STUDY MATERIAL:
╔══

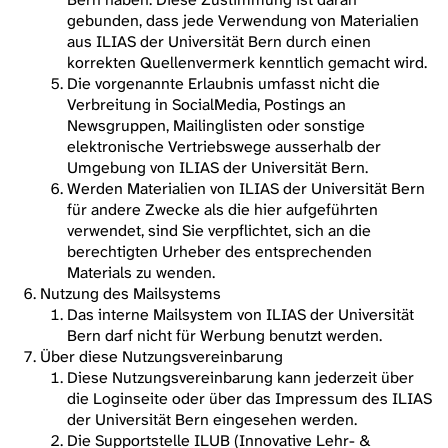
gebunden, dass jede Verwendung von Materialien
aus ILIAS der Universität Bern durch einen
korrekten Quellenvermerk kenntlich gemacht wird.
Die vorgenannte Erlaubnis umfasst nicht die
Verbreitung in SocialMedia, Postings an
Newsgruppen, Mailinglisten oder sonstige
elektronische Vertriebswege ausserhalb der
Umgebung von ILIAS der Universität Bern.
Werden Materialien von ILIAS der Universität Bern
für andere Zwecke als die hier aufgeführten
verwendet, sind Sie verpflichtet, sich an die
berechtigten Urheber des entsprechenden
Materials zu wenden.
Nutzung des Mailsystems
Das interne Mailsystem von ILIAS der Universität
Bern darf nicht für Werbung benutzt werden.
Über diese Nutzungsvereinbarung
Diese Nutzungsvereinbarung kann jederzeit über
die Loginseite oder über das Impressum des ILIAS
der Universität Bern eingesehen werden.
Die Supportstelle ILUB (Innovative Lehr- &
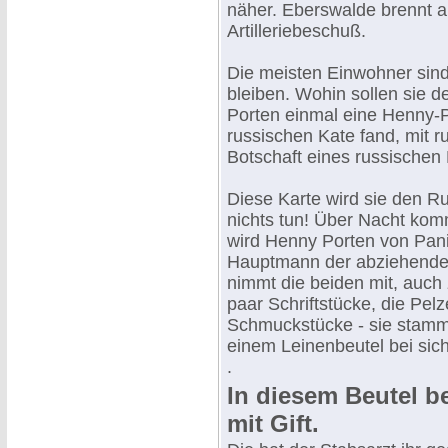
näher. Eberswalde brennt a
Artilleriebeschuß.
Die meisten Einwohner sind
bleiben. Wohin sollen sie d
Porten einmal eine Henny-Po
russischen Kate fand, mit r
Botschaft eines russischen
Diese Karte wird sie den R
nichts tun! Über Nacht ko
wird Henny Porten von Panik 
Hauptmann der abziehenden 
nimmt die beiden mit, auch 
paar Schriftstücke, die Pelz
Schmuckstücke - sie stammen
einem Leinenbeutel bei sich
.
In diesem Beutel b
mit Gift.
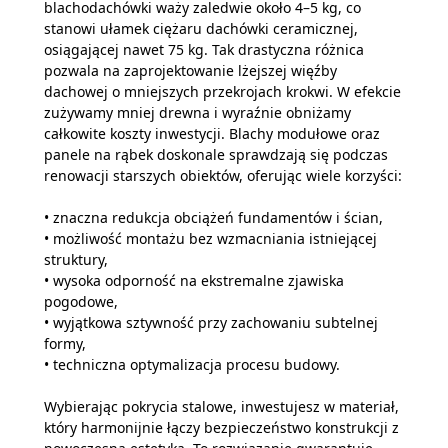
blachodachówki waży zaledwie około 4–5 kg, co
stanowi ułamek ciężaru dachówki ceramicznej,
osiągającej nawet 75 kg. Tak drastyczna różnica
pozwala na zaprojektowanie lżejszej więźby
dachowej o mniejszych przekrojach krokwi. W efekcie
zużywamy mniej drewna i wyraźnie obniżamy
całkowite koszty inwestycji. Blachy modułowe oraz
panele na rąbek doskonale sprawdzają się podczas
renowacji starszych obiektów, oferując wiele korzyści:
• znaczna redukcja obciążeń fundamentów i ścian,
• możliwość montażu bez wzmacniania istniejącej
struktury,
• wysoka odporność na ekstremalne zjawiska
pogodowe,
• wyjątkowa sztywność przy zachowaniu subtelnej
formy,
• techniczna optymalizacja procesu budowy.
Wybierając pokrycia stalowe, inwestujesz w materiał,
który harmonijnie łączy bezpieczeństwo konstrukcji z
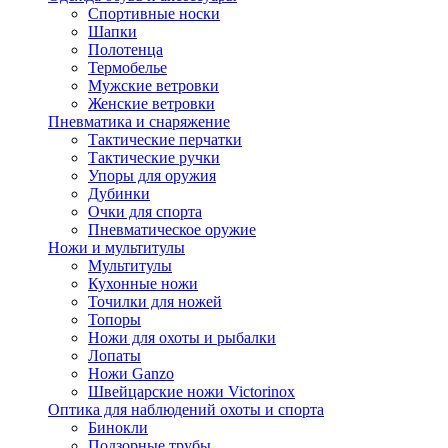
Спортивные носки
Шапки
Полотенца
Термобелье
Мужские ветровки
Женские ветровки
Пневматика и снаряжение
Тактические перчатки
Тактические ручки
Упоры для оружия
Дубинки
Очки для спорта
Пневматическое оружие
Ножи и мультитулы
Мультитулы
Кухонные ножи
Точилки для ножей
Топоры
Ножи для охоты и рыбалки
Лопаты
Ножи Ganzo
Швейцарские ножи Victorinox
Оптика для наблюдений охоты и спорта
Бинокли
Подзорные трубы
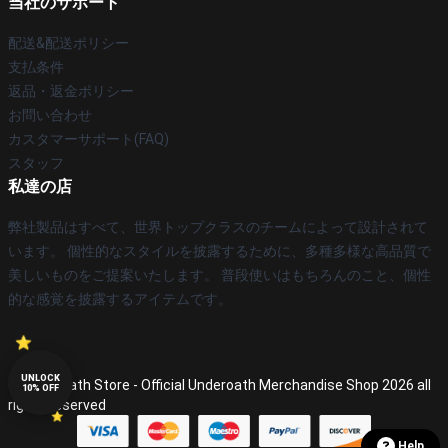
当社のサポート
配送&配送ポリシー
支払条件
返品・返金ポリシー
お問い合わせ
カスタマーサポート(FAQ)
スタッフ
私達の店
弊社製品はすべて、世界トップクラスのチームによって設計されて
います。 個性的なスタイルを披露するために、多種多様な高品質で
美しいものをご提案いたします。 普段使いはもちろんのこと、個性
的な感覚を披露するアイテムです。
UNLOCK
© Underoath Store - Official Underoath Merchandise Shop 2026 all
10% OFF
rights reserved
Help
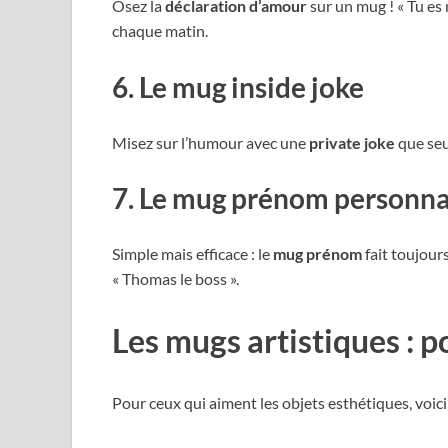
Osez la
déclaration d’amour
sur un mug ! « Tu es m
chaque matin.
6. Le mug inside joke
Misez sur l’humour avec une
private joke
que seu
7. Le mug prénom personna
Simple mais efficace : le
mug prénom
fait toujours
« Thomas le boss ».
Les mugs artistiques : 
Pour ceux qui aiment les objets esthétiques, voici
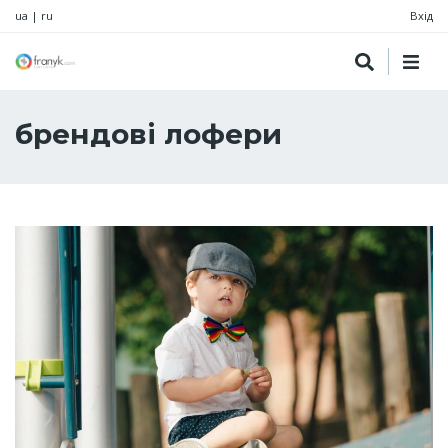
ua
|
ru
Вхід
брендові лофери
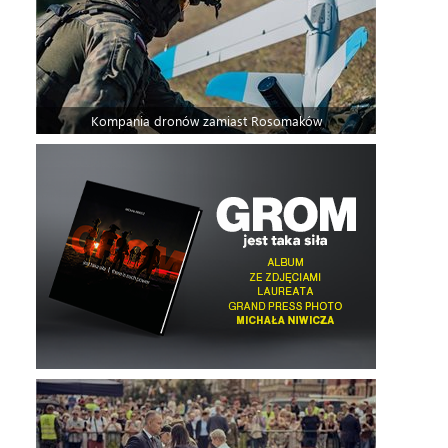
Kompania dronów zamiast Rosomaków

╚══

YOUR TASK:
Lay out the lines of the records as a numbered list, from the line with "näher. Eberswalde brennt a" up to and including the line with "który harmonijnie łączy". Leave out blank lines and the pictures.

REPLY:
1. näher. Eberswalde brennt a
2. Artilleriebeschuß.
3. Die meisten Einwohner sind
4. bleiben. Wohin sollen sie d
5. Porten einmal eine Henny-Po
6. russischen Kate fand, mit r
7. Botschaft eines russischen
8. Diese Karte wird sie den R
9. nichts tun! Über Nacht ko
10. wird Henny Porten von Panik 
11. Hauptmann der abziehenden 
12. nimmt die beiden mit, auch 
13. paar Schriftstücke, die Pelz
14. Schmuckstücke - sie stammen
15. einem Leinenbeutel bei sich
16. .
17. In diesem Beutel b
18. mit Gift.
19. blachodachówki waży zaledwie około 4–5 kg, co
20. stanowi ułamek ciężaru dachówki ceramicznej,
21. osiągającej nawet 75 kg. Tak drastyczna różnica
22. pozwala na zaprojektowanie lżejszej więźby
23. dachowej o mniejszych przekrojach krokwi. W efekcie
24. zużywamy mniej drewna i wyraźnie obniżamy
25. całkowite koszty inwestycji. Blachy modułowe oraz
26. panele na rąbek doskonale sprawdzają się podczas
27. renowacji starszych obiektów, oferując wiele korzyści:
28. • znaczna redukcja obciążeń fundamentów i ścian,
29. • możliwość montażu bez wzmacniania istniejącej
30. struktury,
31. • wysoka odporność na ekstremalne zjawiska
32. pogodowe,
33. • wyjątkowa sztywność przy zachowaniu subtelnej
34. formy,
35. • techniczna optymalizacja procesu budowy.
36. Wybierając pokrycia stalowe, inwestujesz w materiał,
37. który harmonijnie łączy bezpieczeństwo konstrukcji z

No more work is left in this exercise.